2,85,000 which figure will carry interest as awarded by the learned single Judge. This would take care of all the factors as argued by the learned counsel. 8. As regard LPA No. 123 of 1999 filed by Srinivasan, learned single Judge has reduced the compensation amount from Rs. 60,000/-to Rs. 50,000/-. Considering the judgment of the Tribunal, we find that the award of Rs. 60,000/- was very justified and there was no scope to interfere with the same. We find that the judgment of the learned single Judge does not give any reason as to why the judgment of the Tribunal was being interfered with.
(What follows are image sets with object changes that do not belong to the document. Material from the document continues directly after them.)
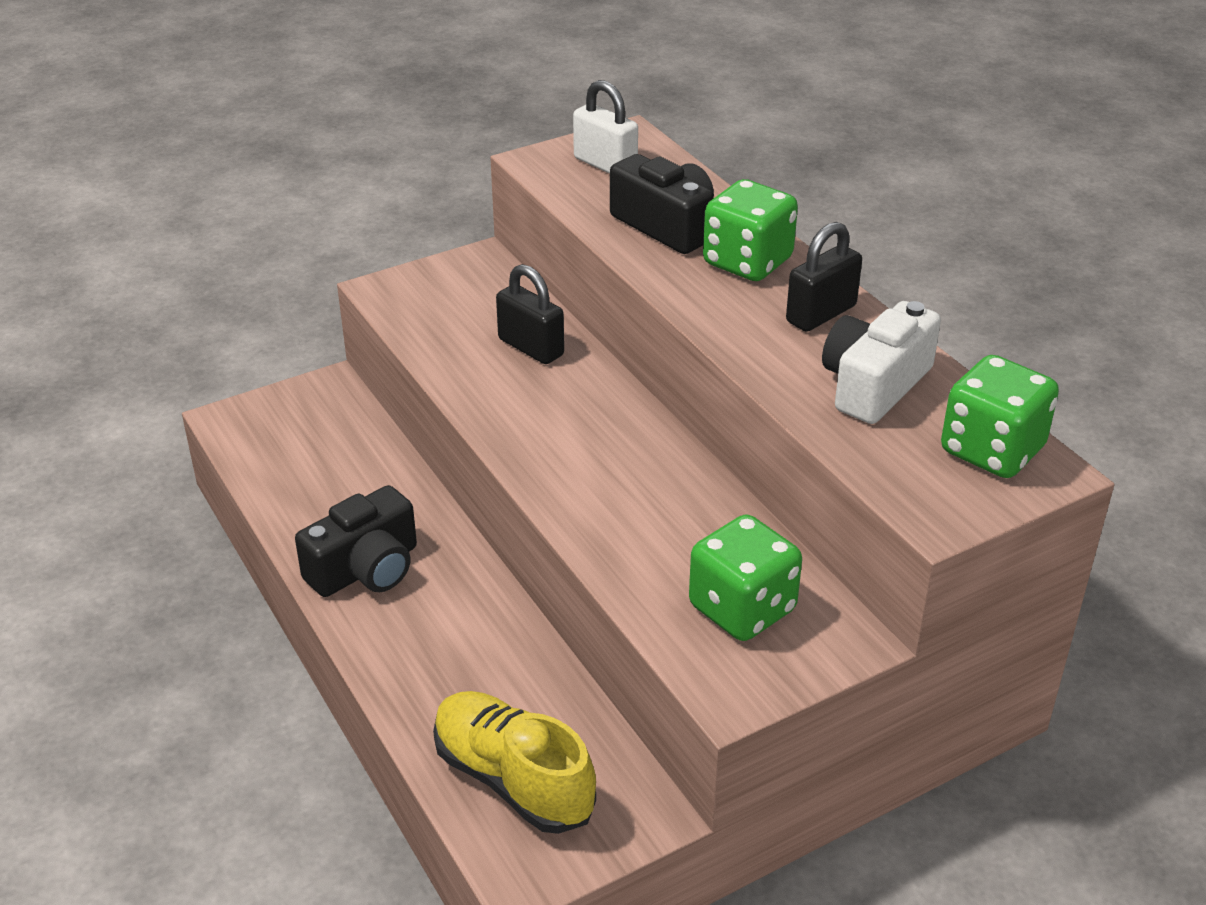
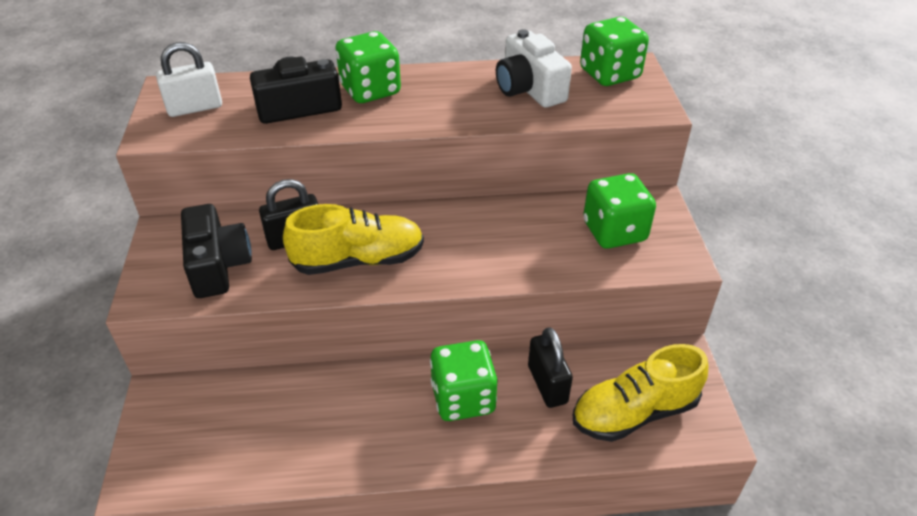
camera: 65 degrees left, 5 degrees up
black camera [295,485,417,597] -> black camera moved to [181,204,252,298]
black padlock [786,222,862,332] -> black padlock moved to [528,327,573,408]
none -> yellow shoe [283,204,424,275]
none -> green dice [430,340,498,421]

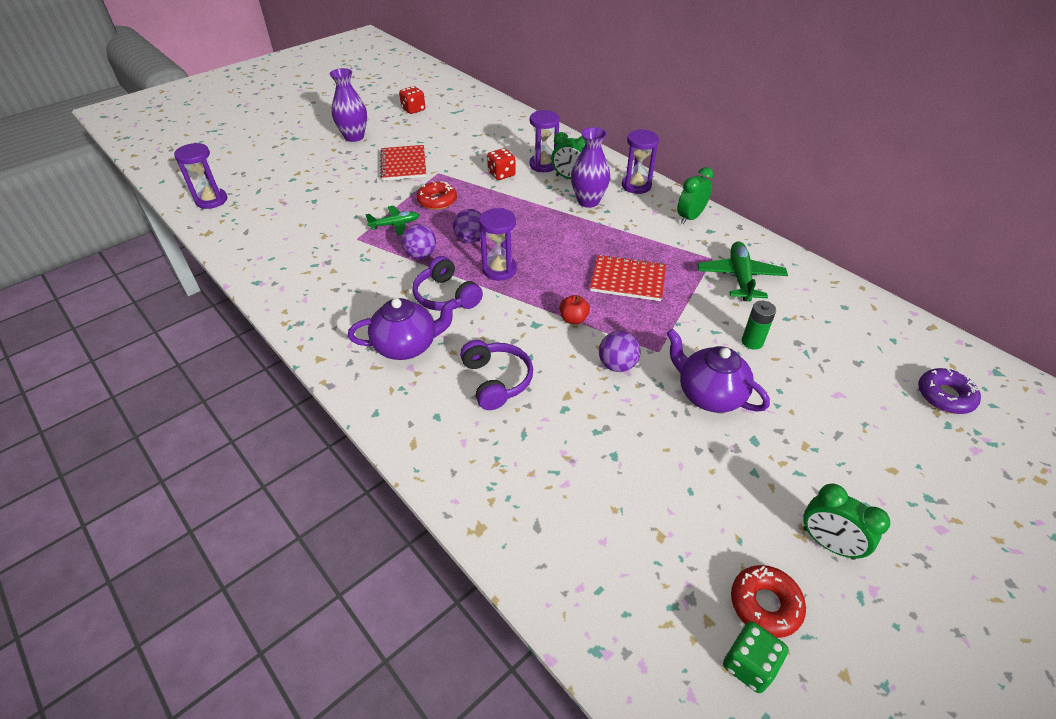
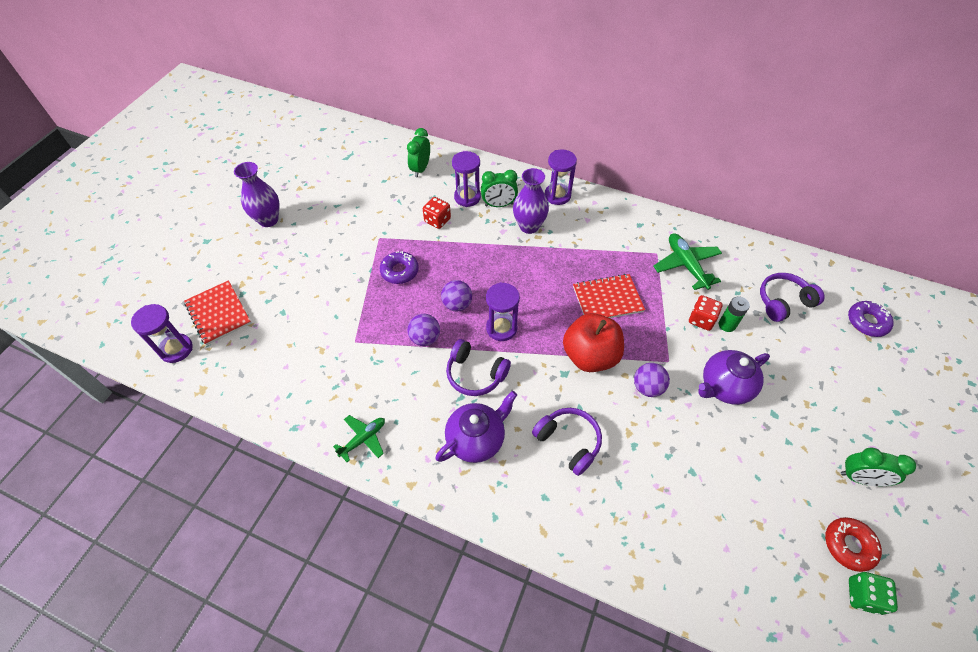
camera: 25 degrees left, 10 degrees up
green plane [365,205,419,236] -> green plane moved to [333,415,385,462]
red notebook [380,145,426,181] -> red notebook moved to [184,280,251,345]
red dice [399,86,425,114] -> red dice moved to [689,295,722,331]
red donut [416,181,457,210] -> purple donut [380,251,419,284]
red apple [560,295,590,324] -> red apple [563,313,624,372], size x2.28
purple teapot [666,329,770,413] -> purple teapot turned 45 degrees counterclockwise [698,350,770,405]
green clock [677,167,714,225] -> green clock moved to [407,128,430,177]
none -> purple headphones [760,273,825,322]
We would, therefore, restore the figure of Rs. 60,000/- in LPA No. 123 of 1999. This figure will carry interest at the rate of 12% per annum as awarded by the learned single Judge. 9. In the result, both the LPAs are allowed to the extent indicated above. So far as LPA No. 122 of 1999 is concerned, it is apparent that appellants 2 & 3 have become majors. Therefore, there is no need for depositing their share. In so far as LPA No. 123 of 1999 is concerned, it is an admitted position that Srinivasan is a major. The appeals are allowed to the extent indicated above with costs. Consequently, CMP. No. 11024 of 1999 is dismissed.